- [AIM OF THE EXERCISE]: Reproduce every line of the material below word for word, in the same order.

- [Text extracted from pages]:
________________

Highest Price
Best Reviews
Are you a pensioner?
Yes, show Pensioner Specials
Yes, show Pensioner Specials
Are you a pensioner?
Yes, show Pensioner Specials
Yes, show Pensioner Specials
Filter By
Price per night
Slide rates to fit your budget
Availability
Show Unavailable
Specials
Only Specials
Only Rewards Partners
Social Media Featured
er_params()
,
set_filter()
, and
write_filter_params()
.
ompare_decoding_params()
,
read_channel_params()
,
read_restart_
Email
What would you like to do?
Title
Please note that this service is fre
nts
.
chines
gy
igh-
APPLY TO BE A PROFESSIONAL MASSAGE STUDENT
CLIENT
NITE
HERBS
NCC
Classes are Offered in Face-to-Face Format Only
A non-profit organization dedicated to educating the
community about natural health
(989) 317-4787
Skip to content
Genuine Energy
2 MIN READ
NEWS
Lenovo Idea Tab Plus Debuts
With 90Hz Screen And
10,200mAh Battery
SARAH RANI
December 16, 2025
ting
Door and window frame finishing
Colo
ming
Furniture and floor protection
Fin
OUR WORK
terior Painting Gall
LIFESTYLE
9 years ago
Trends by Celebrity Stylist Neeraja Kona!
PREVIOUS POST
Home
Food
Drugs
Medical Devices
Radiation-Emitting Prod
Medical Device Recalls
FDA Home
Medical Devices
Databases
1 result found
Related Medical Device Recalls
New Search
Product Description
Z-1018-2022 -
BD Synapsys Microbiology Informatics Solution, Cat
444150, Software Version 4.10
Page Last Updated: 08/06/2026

________________

- [PROBLEM SOLUTION]:
Highest Price
Best Reviews
Are you a pensioner?
Yes, show Pensioner Specials
Yes, show Pensioner Specials
Are you a pensioner?
Yes, show Pensioner Specials
Yes, show Pensioner Specials
Filter By
Price per night
Slide rates to fit your budget
Availability
Show Unavailable
Specials
Only Specials
Only Rewards Partners
Social Media Featured
er_params()
,
set_filter()
, and
write_filter_params()
.
ompare_decoding_params()
,
read_channel_params()
,
read_restart_
Email
What would you like to do?
Title
Please note that this service is fre
nts
.
chines
gy
igh-
APPLY TO BE A PROFESSIONAL MASSAGE STUDENT
CLIENT
NITE
HERBS
NCC
Classes are Offered in Face-to-Face Format Only
A non-profit organization dedicated to educating the
community about natural health
(989) 317-4787
Skip to content
Genuine Energy
2 MIN READ
NEWS
Lenovo Idea Tab Plus Debuts
With 90Hz Screen And
10,200mAh Battery
SARAH RANI
December 16, 2025
ting
Door and window frame finishing
Colo
ming
Furniture and floor protection
Fin
OUR WORK
terior Painting Gall
LIFESTYLE
9 years ago
Trends by Celebrity Stylist Neeraja Kona!
PREVIOUS POST
Home
Food
Drugs
Medical Devices
Radiation-Emitting Prod
Medical Device Recalls
FDA Home
Medical Devices
Databases
1 result found
Related Medical Device Recalls
New Search
Product Description
Z-1018-2022 -
BD Synapsys Microbiology Informatics Solution, Cat
444150, Software Version 4.10
Page Last Updated: 08/06/2026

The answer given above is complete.